Twin Peaks: Part 6 (2017)
Season 1, Episode 6
Funny, cute, tender, shocking
23 January 2020
Warning: Spoilers
Often with Lynch you just have to kind of go with it and this is definitely one of those episodes. It loiters even more than usual between silly and shocking, funny and sad.

This is the first episode where a score plays more of a role instead of just silence, such as in the first scene where a disoriented Dale Cooper is found by police and delivered home. It's sweet afterwards when he sits down by Sonny Jim, offering him a crisp and playing with the bedroom light. It's interesting that when he seems most human, most connected with the world around him, is when he's with a child. And then, Cooper starts working on the case files... and only David Lynch (helped along by the atmospheric score) could create such a mesmirising scene out of this.
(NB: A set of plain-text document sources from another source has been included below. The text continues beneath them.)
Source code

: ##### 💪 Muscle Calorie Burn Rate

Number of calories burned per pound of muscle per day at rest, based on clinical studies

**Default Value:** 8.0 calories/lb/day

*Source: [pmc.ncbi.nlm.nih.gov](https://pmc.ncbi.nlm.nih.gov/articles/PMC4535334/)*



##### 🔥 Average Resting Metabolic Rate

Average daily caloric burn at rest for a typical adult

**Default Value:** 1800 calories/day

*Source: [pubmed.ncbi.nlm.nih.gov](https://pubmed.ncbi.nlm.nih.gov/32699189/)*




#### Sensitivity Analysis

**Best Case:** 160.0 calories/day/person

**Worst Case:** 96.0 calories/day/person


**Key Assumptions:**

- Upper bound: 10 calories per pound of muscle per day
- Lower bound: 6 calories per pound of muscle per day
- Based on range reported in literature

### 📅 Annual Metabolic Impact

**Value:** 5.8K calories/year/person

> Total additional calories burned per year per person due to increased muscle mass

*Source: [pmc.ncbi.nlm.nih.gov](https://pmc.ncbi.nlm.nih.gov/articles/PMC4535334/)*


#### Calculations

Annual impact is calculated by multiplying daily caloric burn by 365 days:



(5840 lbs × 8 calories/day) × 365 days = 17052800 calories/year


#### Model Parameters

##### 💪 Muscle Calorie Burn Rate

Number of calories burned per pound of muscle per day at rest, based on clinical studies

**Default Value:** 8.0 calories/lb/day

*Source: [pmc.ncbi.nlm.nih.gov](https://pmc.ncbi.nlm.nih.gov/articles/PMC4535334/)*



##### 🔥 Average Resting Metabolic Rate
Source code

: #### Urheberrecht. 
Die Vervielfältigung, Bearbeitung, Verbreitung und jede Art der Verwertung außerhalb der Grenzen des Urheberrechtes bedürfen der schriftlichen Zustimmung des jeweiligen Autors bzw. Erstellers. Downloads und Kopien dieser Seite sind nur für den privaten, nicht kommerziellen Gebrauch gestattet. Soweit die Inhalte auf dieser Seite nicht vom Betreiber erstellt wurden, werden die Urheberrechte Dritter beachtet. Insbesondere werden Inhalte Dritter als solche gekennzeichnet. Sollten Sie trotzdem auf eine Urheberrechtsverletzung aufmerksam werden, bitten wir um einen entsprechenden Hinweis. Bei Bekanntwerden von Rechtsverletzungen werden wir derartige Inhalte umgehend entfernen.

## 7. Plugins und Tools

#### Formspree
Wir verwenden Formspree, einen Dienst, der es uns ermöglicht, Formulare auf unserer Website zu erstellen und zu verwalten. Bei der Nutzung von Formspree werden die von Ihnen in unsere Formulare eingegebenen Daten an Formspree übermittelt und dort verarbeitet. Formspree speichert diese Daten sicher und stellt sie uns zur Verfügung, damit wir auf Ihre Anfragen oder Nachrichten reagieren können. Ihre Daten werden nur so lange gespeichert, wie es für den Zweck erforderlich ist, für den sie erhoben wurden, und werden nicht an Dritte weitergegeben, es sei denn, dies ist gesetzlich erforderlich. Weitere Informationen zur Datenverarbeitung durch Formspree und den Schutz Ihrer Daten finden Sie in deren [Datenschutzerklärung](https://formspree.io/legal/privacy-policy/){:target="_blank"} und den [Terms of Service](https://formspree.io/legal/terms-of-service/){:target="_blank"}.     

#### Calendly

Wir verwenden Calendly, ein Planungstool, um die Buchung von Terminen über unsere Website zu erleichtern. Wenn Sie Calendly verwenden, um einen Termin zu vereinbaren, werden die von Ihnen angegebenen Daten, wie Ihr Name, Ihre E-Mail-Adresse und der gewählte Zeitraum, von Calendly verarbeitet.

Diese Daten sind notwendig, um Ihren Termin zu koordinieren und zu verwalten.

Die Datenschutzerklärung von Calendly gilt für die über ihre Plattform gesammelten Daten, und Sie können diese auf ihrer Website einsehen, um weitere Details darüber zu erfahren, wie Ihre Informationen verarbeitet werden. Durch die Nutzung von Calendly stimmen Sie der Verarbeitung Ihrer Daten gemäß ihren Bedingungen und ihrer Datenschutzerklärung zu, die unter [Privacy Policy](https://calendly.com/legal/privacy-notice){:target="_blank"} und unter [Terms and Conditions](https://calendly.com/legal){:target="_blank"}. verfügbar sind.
Meanwhile a drug trafficking scene seems almost normal, although Red's unpredictability makes it pretty intense. But then he flips a coin, and it somehow manages to land in Richard Horne's mouth as well as in Red's hand.

I think the thing that makes this episode what it is is the part following Carl Rodd. It's so separate from the rest of the story that it could easily have been a short film, yet in the space of a few minutes it put me through several strong emotions. At first, it's confusion as to why Lynch has seemingly randomly decided to focus on Carl Rodd, Mickey and Bill and then cut away to the cafe and to Richard Horne madly driving his truck. Then, in a beautiful scene you see Carl Rodd finding beauty around him, in nature and in a mother playing with her child. And then, all the things introduced in these few scenes come together. When it cuts to Horne again you can start to see how it's going to end up, a slow motion car crash with all the pieces painstakingly laid out: the speeding driver and the boy crossing the road. In a few seconds, it went from beautiful to gut-wrenching. It ends up strangely tender, with Carl Rodd being the only person to go and comfort the mother. This whole part was so out of the blue coming halfway through the episode, and it felt so real, with the emotion heightened by the score. Everything in it is purposeful and neatly set up and I think it exemplifies Lynch's ability to introduce several seemingly unrelated threads and bring them together perfectly. It's why I have faith that everything we see in this season has purpose, even if it isn't always immediately apparent.

As well as the emotional, there is also the bewildering. The Spike's killings seem to come out of nowhere thematically, and it's hard to see exactly how he ties into the main plot for now, although I expect it'll be something to do with Dougie Jones/Dale Cooper.